WHAT YOU WILL DO → Format every line of the listing below as a numbered list, omitting any blank lines.

DATASET RECORDS →
Start of Block
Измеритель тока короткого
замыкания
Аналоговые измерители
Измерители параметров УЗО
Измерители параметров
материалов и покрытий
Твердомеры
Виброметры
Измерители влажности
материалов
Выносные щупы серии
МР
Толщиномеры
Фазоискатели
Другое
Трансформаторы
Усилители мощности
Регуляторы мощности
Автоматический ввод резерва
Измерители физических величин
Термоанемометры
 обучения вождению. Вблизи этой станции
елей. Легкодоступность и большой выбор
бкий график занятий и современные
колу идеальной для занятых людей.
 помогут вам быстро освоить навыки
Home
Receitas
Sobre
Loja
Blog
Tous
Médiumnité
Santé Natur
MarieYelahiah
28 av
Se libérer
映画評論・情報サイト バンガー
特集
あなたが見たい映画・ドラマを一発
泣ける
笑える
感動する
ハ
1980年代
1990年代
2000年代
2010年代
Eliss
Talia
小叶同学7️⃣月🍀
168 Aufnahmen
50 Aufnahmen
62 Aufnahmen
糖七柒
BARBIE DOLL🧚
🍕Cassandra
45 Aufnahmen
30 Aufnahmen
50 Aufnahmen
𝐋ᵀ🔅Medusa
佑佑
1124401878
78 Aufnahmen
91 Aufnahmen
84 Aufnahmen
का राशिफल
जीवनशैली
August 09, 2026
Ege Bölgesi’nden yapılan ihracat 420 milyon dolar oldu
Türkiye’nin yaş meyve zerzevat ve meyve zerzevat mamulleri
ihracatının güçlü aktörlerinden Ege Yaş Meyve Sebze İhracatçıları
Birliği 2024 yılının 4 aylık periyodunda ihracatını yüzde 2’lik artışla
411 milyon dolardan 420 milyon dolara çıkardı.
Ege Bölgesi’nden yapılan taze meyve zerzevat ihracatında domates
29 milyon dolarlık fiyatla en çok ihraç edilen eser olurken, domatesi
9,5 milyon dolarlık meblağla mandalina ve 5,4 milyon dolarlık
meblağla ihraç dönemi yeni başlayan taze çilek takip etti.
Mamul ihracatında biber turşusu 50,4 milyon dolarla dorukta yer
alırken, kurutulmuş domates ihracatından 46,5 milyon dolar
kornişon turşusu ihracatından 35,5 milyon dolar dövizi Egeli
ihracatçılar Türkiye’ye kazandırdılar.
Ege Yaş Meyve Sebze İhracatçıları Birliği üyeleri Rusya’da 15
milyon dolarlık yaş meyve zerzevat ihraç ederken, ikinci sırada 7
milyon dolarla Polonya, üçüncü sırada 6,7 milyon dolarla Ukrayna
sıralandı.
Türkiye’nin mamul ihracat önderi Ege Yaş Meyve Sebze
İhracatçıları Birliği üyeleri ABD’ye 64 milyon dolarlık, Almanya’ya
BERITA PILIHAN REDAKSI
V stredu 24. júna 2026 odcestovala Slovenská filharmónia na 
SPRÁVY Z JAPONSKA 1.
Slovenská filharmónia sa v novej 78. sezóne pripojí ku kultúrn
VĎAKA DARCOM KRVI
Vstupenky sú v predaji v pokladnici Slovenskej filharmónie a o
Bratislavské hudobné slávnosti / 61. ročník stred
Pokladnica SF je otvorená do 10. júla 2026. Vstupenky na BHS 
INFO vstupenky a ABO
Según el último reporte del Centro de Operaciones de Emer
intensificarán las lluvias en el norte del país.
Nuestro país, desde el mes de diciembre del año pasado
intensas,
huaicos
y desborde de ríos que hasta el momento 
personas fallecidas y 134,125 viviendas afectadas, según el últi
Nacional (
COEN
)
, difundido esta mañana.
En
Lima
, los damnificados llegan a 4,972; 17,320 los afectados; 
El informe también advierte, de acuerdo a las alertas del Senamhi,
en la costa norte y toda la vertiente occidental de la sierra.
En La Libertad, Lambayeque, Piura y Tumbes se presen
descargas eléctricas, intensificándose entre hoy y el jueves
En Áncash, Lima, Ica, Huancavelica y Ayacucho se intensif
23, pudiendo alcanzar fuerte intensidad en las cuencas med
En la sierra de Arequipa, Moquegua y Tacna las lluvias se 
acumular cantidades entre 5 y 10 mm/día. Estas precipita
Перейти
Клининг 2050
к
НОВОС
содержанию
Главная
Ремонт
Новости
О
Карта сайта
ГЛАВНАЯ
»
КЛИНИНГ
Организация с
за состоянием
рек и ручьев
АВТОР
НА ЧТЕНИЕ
End of Block
SOLUTION TO THIS EXERCISE →
1. Измеритель тока короткого
2. замыкания
3. Аналоговые измерители
4. Измерители параметров УЗО
5. Измерители параметров
6. материалов и покрытий
7. Твердомеры
8. Виброметры
9. Измерители влажности
10. материалов
11. Выносные щупы серии
12. МР
13. Толщиномеры
14. Фазоискатели
15. Другое
16. Трансформаторы
17. Усилители мощности
18. Регуляторы мощности
19. Автоматический ввод резерва
20. Измерители физических величин
21. Термоанемометры
22.  обучения вождению. Вблизи этой станции
23. елей. Легкодоступность и большой выбор
24. бкий график занятий и современные
25. колу идеальной для занятых людей.
26.  помогут вам быстро освоить навыки
27. Home
28. Receitas
29. Sobre
30. Loja
31. Blog
32. Tous
33. Médiumnité
34. Santé Natur
35. MarieYelahiah
36. 28 av
37. Se libérer
38. 映画評論・情報サイト バンガー
39. 特集
40. あなたが見たい映画・ドラマを一発
41. 泣ける
42. 笑える
43. 感動する
44. ハ
45. 1980年代
46. 1990年代
47. 2000年代
48. 2010年代
49. Eliss
50. Talia
51. 小叶同学7️⃣月🍀
52. 168 Aufnahmen
53. 50 Aufnahmen
54. 62 Aufnahmen
55. 糖七柒
56. BARBIE DOLL🧚
57. 🍕Cassandra
58. 45 Aufnahmen
59. 30 Aufnahmen
60. 50 Aufnahmen
61. 𝐋ᵀ🔅Medusa
62. 佑佑
63. 1124401878
64. 78 Aufnahmen
65. 91 Aufnahmen
66. 84 Aufnahmen
67. का राशिफल
68. जीवनशैली
69. August 09, 2026
70. Ege Bölgesi’nden yapılan ihracat 420 milyon dolar oldu
71. Türkiye’nin yaş meyve zerzevat ve meyve zerzevat mamulleri
72. ihracatının güçlü aktörlerinden Ege Yaş Meyve Sebze İhracatçıları
73. Birliği 2024 yılının 4 aylık periyodunda ihracatını yüzde 2’lik artışla
74. 411 milyon dolardan 420 milyon dolara çıkardı.
75. Ege Bölgesi’nden yapılan taze meyve zerzevat ihracatında domates
76. 29 milyon dolarlık fiyatla en çok ihraç edilen eser olurken, domatesi
77. 9,5 milyon dolarlık meblağla mandalina ve 5,4 milyon dolarlık
78. meblağla ihraç dönemi yeni başlayan taze çilek takip etti.
79. Mamul ihracatında biber turşusu 50,4 milyon dolarla dorukta yer
80. alırken, kurutulmuş domates ihracatından 46,5 milyon dolar
81. kornişon turşusu ihracatından 35,5 milyon dolar dövizi Egeli
82. ihracatçılar Türkiye’ye kazandırdılar.
83. Ege Yaş Meyve Sebze İhracatçıları Birliği üyeleri Rusya’da 15
84. milyon dolarlık yaş meyve zerzevat ihraç ederken, ikinci sırada 7
85. milyon dolarla Polonya, üçüncü sırada 6,7 milyon dolarla Ukrayna
86. sıralandı.
87. Türkiye’nin mamul ihracat önderi Ege Yaş Meyve Sebze
88. İhracatçıları Birliği üyeleri ABD’ye 64 milyon dolarlık, Almanya’ya
89. BERITA PILIHAN REDAKSI
90. V stredu 24. júna 2026 odcestovala Slovenská filharmónia na 
91. SPRÁVY Z JAPONSKA 1.
92. Slovenská filharmónia sa v novej 78. sezóne pripojí ku kultúrn
93. VĎAKA DARCOM KRVI
94. Vstupenky sú v predaji v pokladnici Slovenskej filharmónie a o
95. Bratislavské hudobné slávnosti / 61. ročník stred
96. Pokladnica SF je otvorená do 10. júla 2026. Vstupenky na BHS 
97. INFO vstupenky a ABO
98. Según el último reporte del Centro de Operaciones de Emer
99. intensificarán las lluvias en el norte del país.
100. Nuestro país, desde el mes de diciembre del año pasado
101. intensas,
102. huaicos
103. y desborde de ríos que hasta el momento 
104. personas fallecidas y 134,125 viviendas afectadas, según el últi
105. Nacional (
106. COEN
107. )
108. , difundido esta mañana.
109. En
110. Lima
111. , los damnificados llegan a 4,972; 17,320 los afectados; 
112. El informe también advierte, de acuerdo a las alertas del Senamhi,
113. en la costa norte y toda la vertiente occidental de la sierra.
114. En La Libertad, Lambayeque, Piura y Tumbes se presen
115. descargas eléctricas, intensificándose entre hoy y el jueves
116. En Áncash, Lima, Ica, Huancavelica y Ayacucho se intensif
117. 23, pudiendo alcanzar fuerte intensidad en las cuencas med
118. En la sierra de Arequipa, Moquegua y Tacna las lluvias se 
119. acumular cantidades entre 5 y 10 mm/día. Estas precipita
120. Перейти
121. Клининг 2050
122. к
123. НОВОС
124. содержанию
125. Главная
126. Ремонт
127. Новости
128. О
129. Карта сайта
130. ГЛАВНАЯ
131. »
132. КЛИНИНГ
133. Организация с
134. за состоянием
135. рек и ручьев
136. АВТОР
137. НА ЧТЕНИЕ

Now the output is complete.